▶ **EXTRACTO PROPORCIONADO**
▶

La magistral pluma de Shakespeare disecciona, como el bisturí de un experto cirujano, la realidad social de aquella Roma, tan lejana en el tiempo, como cercana en la inestabilidad social y los populismos liderados por advenedizos hábiles en el engaño. La lucha por el poder y el espolear de las ambiciones son tan viejas como el hombre. La Humanidad ha evolucionado a lo largo de los siglos, pero el alma humana sigue siendo un campo de Agramante donde se enfrentan vicio y virtud e impulso y razón junto a ideales y pasiones que como las dos caras de Jano que los romanos situaban en sus puertas, pueden ser principio o fin, libertad o prisión, cuando no vida o muerte. Somos tan capaces de amar con empatía como de odiar con indiferencia. De dar la vida y de matar, de buscar el bien o entregarnos al mal porque sufrimos emociones difíciles de domeñar si carecemos de la fortaleza moral necesaria.

◀

▶ **TRABAJO REQUERIDO**
• 1. Transcriba fielmente el pasaje del texto sobre Shakespeare y la Roma antigua que se abre con las palabras que contienen "La magistral pluma" y se cierra con "fortaleza moral necesaria.".
• 2. Prosiga el texto sobre Shakespeare y la Roma antigua a partir del punto en que se detiene.
Los registros proceden de una fuente distinta.

Entradas guardadas:

▶

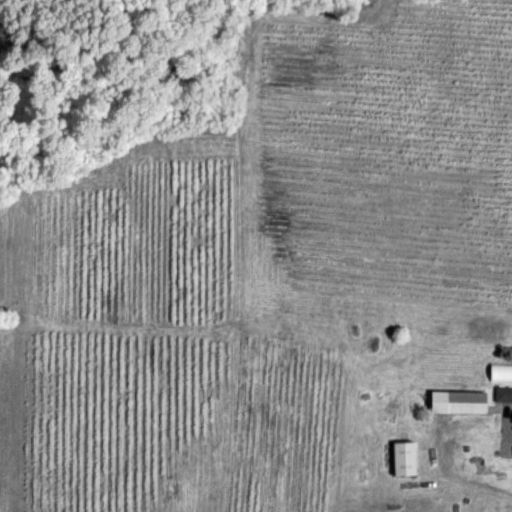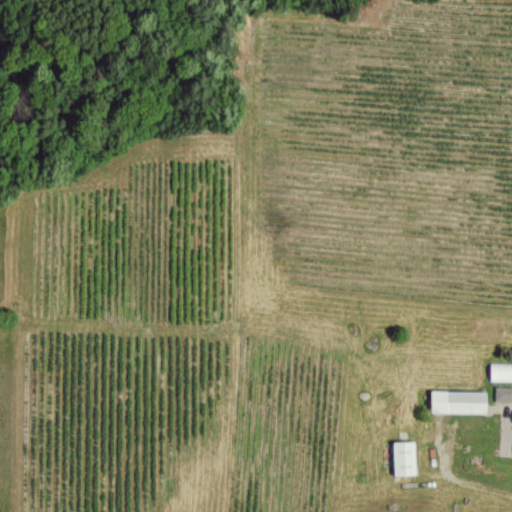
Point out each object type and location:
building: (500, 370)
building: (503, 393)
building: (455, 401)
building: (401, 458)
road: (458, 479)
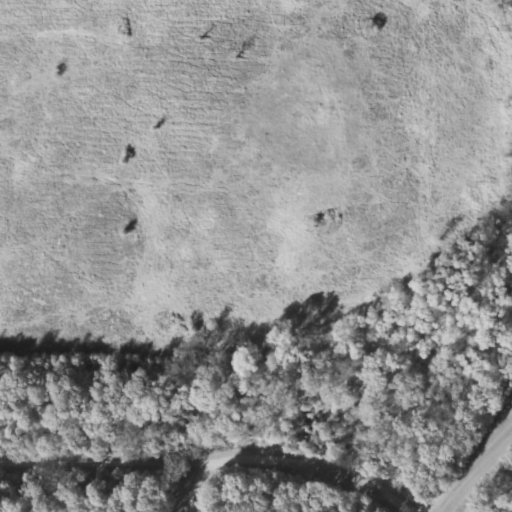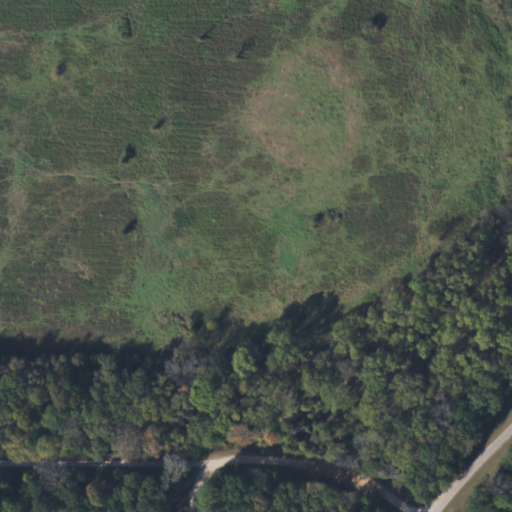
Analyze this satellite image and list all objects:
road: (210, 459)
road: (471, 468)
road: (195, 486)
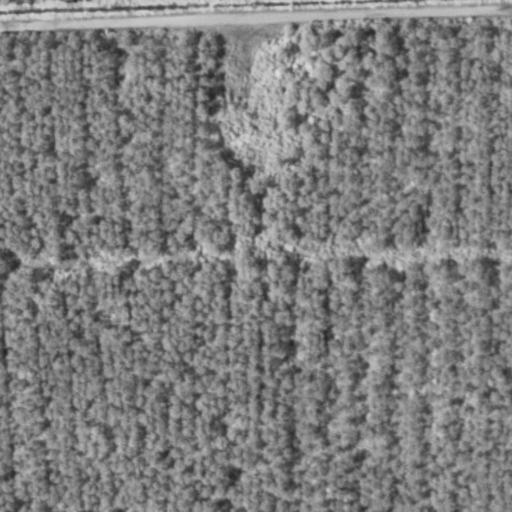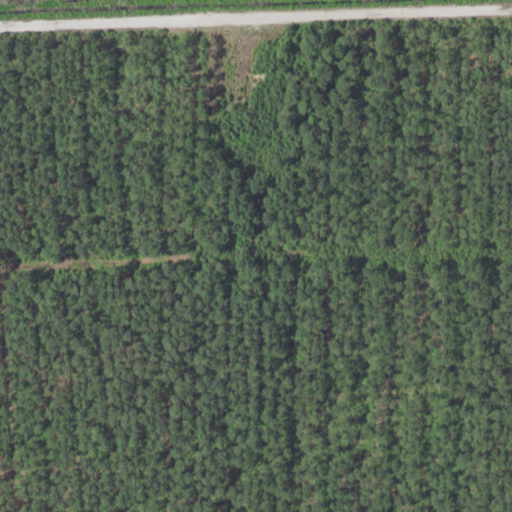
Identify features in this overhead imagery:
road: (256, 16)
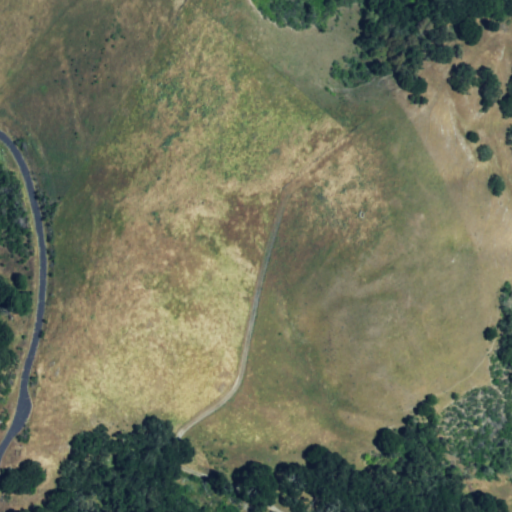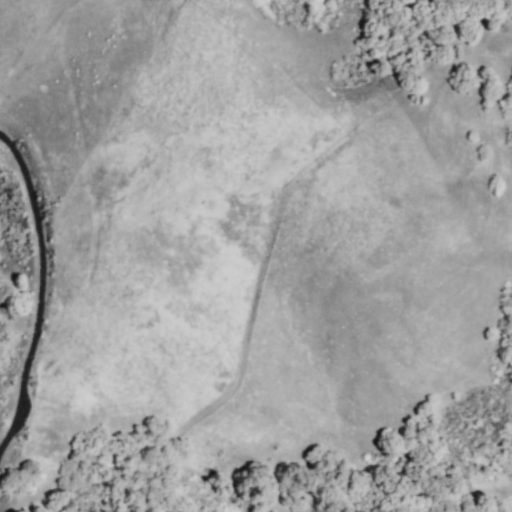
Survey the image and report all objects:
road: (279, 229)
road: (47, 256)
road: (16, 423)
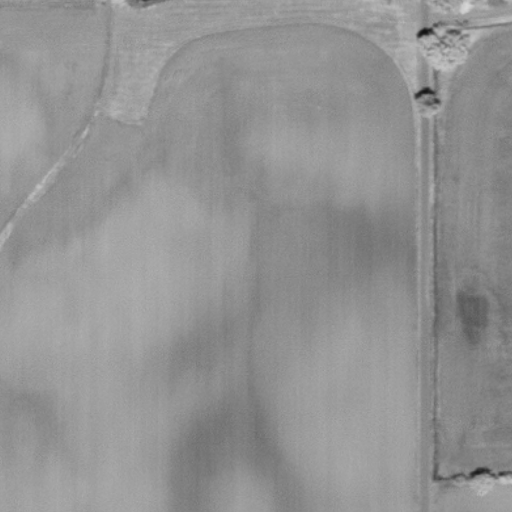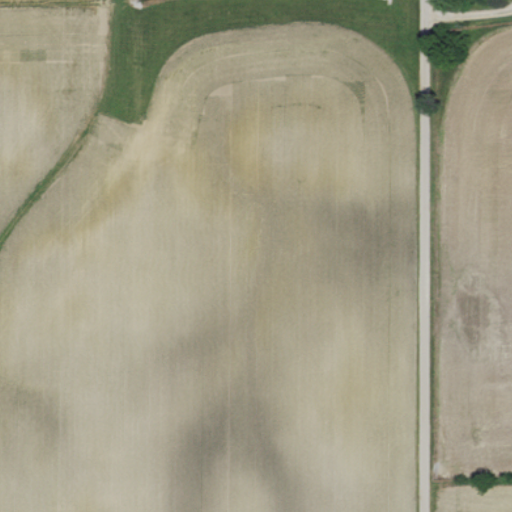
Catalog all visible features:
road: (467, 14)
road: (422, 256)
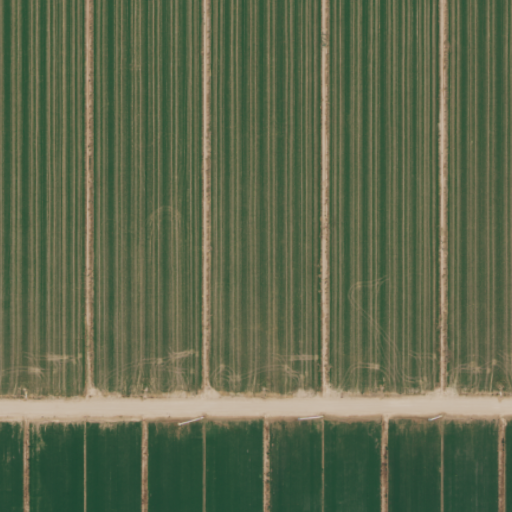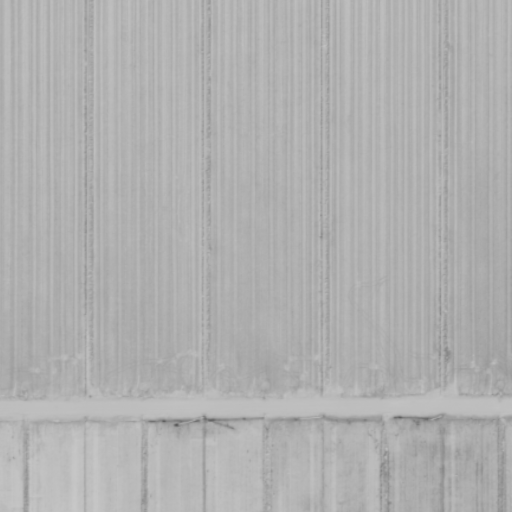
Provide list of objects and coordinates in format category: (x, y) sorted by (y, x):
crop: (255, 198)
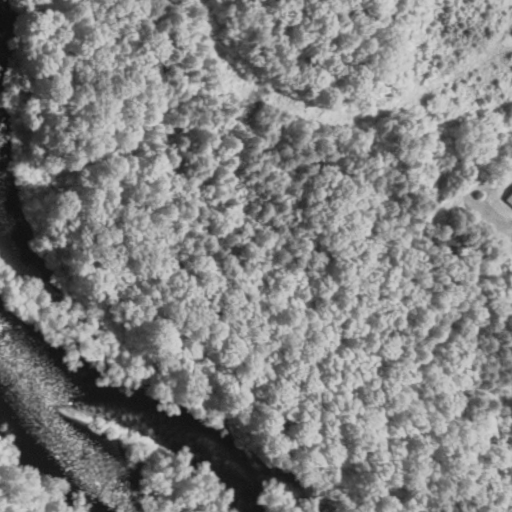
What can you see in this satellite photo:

◀

▶ **RESULTADOS EN ORDEN**
• 1.
La magistral pluma de Shakespeare disecciona, como el bisturí de un experto cirujano, la realidad social de aquella Roma, tan lejana en el tiempo, como cercana en la inestabilidad social y los populismos liderados por advenedizos hábiles en el engaño. La lucha por el poder y el espolear de las ambiciones son tan viejas como el hombre. La Humanidad ha evolucionado a lo largo de los siglos, pero el alma humana sigue siendo un campo de Agramante donde se enfrentan vicio y virtud e impulso y razón junto a ideales y pasiones que como las dos caras de Jano que los romanos situaban en sus puertas, pueden ser principio o fin, libertad o prisión, cuando no vida o muerte. Somos tan capaces de amar con empatía como de odiar con indiferencia. De dar la vida y de matar, de buscar el bien o entregarnos al mal porque sufrimos emociones difíciles de domeñar si carecemos de la fortaleza moral necesaria.

• 2.
Recorre el Bardo la vía del Senado al Foro con la misma ágil pluma que uno de aquellos viejos cronistas políticos más comprometidos con la verdad que con sus preferencias políticas. Salta a la palestra el líder que se tiene por providencial para dirigir a ese pueblo que detesta y que cree que no merece más que ser postergado y comprado con pan y circo. Un pueblo que jaleado por cabecillas que se orientan, como veletas, según el viento gobernante, es pasto de agitadores y contemporizadores. Héroes y villanos. Y con ellos, los pusilánimes y los arrojados, los rectos y los vengativos.
Porque el poder, que solo es justo cuando nace de la voluntad libre de los ciudadanos, es demasiado frágil para entregarlo a nadie sin contrapesos ni vigilancia. Quizá por eso, la democracia trata de cómo acceder legítimamente a él y el liberalismo de cómo limitarlo. Si seguimos tropezando debe ser porque hemos arrumbado a los clásicos.